*EXERCISE PROMPT*. Copy the text of every record below word for word, leaving out the picture markers.

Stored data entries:
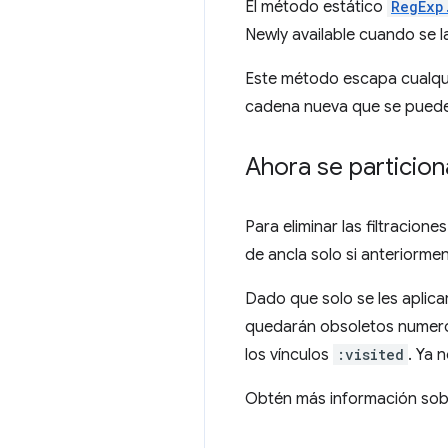
El método estático
RegExp
Newly available cuando se 
Este método escapa cualqui
cadena nueva que se puede 
Ahora se particiona
Para eliminar las filtracione
de ancla solo si anteriormen
Dado que solo se les aplicará
quedarán obsoletos numeros
los vínculos
:visited
. Ya 
Obtén más información sob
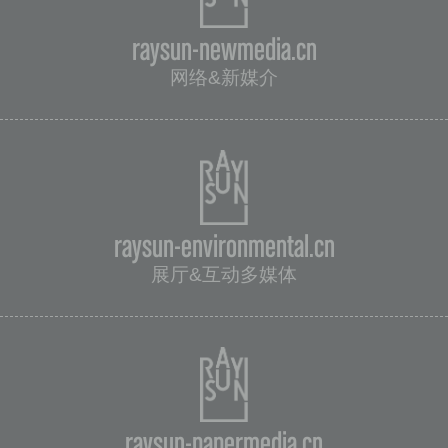
raysun-newmedia.cn
网络&新媒介
raysun-environmental.cn
展厅&互动多媒体
raysun-papermedia.cn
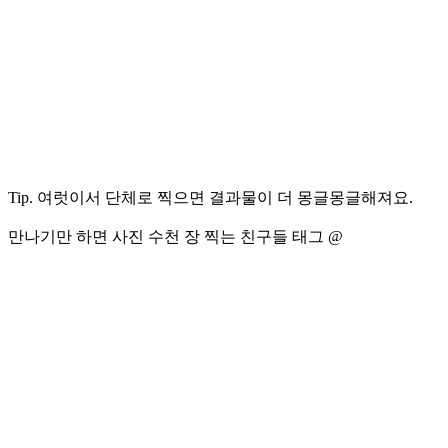
Tip. 여럿이서 단체로 찍으면 결과물이 더 몽글몽글해져요.
만나기만 하면 사진 수천 장 찍는 친구들 태그 @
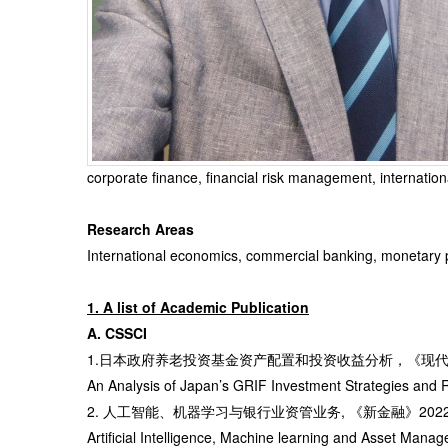
corporate finance, financial risk management, internation
Research Areas
International economics, commercial banking, monetary po
1. A list of Academic Publication
A.
CSSCI
1.日本政府养老投资基金资产配置和投资收益分析，《现代
An Analysis of Japan’s GRIF Investment Strategies and
2. 人工智能、机器学习与银行业资管业务, 《新金融》202
Artificial Intelligence, Machine learning and Asset Ma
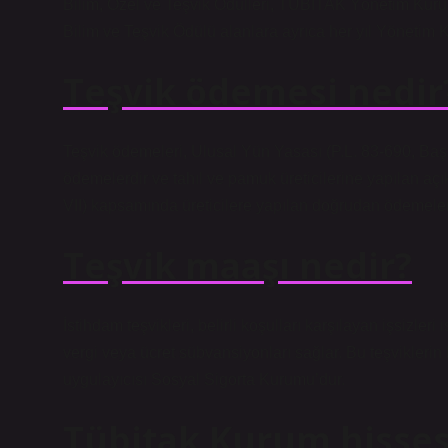
Bilim, Özel ve Teşvik Ödülleri, TÜBİTAK Yönetim Kurulu t
Bilim ve Teşvik Ödülü alanlara ayrıca her yıl Yönetim Ku
Teşvik ödemesi nedir
Teşvik ödemeleri, Ulusal Yün Yasası (P.L. 83-690, Başlı
ödemelerdir ve tahıl ve pamuk üreticilerine yapılan aç
VII) kapsamında üreticilere yapılan doğrudan ödemeler
Teşvik maaşı nedir?
İstihdam teşvikleri, belirli koşulları karşılayan işsizleri
vergi veya ücret sübvansiyonları sağlar. Bu teşviklerin 
uygulayıcısı Sosyal Sigorta Kurumu’dur.
Tübitak Kurum hisses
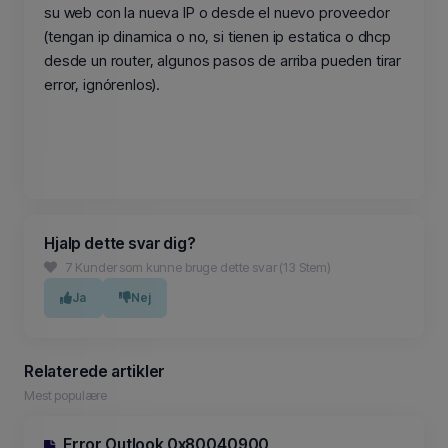
su web con la nueva IP o desde el nuevo proveedor
(tengan ip dinamica o no, si tienen ip estatica o dhcp
desde un router, algunos pasos de arriba pueden tirar
error, ignórenlos).
Hjalp dette svar dig?
7 Kunder som kunne bruge dette svar (13 Stem)
Ja
Nej
Relaterede artikler
Mest populære
Error Outlook 0x80040900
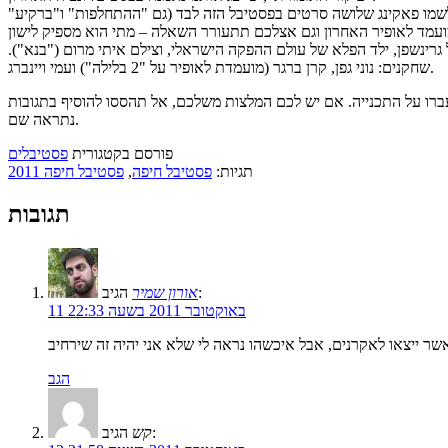
שלשמו פאקינג שלושה סרטים בפסטיבל הזה לבד (גם "ההתחלפות" ו"ברקיע
"
 גרינשפן, ילד הפלא של עולם ההפקה הישראלי, וצילם איתי מרום ("בנא").
שחקנים: נוני גפן, קרן ברגר (מועמדת לאופיר על "2 בלילה") ועמי ויינברג.
נתראה שם.
פורסם בקטגורית
פסטיבלים
תגיות:
פסטיבל חיפה
,
פסטיבל חיפה 2011
תגובות
הגיב:
אורון שמיר
11 באוקטובר 2011 בשעה 22:33
הגב
הגיב:
קש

*OUTPUT*.
El método estático
RegExp
Newly available cuando se 
Este método escapa cualqui
cadena nueva que se puede 
Ahora se particiona
Para eliminar las filtracione
de ancla solo si anteriormen
Dado que solo se les aplicará
quedarán obsoletos numeros
los vínculos
:visited
. Ya 
Obtén más información sob
raysun-newmedia.cn
网络&新媒介
raysun-environmental.cn
展厅&互动多媒体
raysun-papermedia.cn
Tip. 여럿이서 단체로 찍으면 결과물이 더 몽글몽글해져요.
만나기만 하면 사진 수천 장 찍는 친구들 태그 @
corporate finance, financial risk management, internation
Research Areas
International economics, commercial banking, monetary po
1. A list of Academic Publication
A.
CSSCI
1.日本政府养老投资基金资产配置和投资收益分析，《现代
An Analysis of Japan’s GRIF Investment Strategies and
2. 人工智能、机器学习与银行业资管业务, 《新金融》202
Artificial Intelligence, Machine learning and Asset Ma
Bilim, Özel ve Teşvik Ödülleri, TÜBİTAK Yönetim Kurulu t
Bilim ve Teşvik Ödülü alanlara ayrıca her yıl Yönetim Ku
Teşvik ödemesi nedir
Teşvik ödemeleri, Ulusal Yün Yasası (P.L. 83-690, Başlı
ödemelerdir ve tahıl ve pamuk üreticilerine yapılan aç
VII) kapsamında üreticilere yapılan doğrudan ödemeler
Teşvik maaşı nedir?
İstihdam teşvikleri, belirli koşulları karşılayan işsizleri
vergi veya ücret sübvansiyonları sağlar. Bu teşviklerin 
uygulayıcısı Sosyal Sigorta Kurumu’dur.
Tübitak Kurum hisses
su web con la nueva IP o desde el nuevo proveedor
(tengan ip dinamica o no, si tienen ip estatica o dhcp
desde un router, algunos pasos de arriba pueden tirar
error, ignórenlos).
Hjalp dette svar dig?
7 Kunder som kunne bruge dette svar (13 Stem)
Ja
Nej
Relaterede artikler
Mest populære
Error Outlook 0x80040900
שלשמו פאקינג שלושה סרטים בפסטיבל הזה לבד (גם "ההתחלפות" ו"ברקיע
"
 גרינשפן, ילד הפלא של עולם ההפקה הישראלי, וצילם איתי מרום ("בנא").
שחקנים: נוני גפן, קרן ברגר (מועמדת לאופיר על "2 בלילה") ועמי ויינברג.
נתראה שם.
פורסם בקטגורית
פסטיבלים
תגיות:
פסטיבל חיפה
,
פסטיבל חיפה 2011
תגובות
הגיב:
אורון שמיר
11 באוקטובר 2011 בשעה 22:33
הגב
הגיב:
קש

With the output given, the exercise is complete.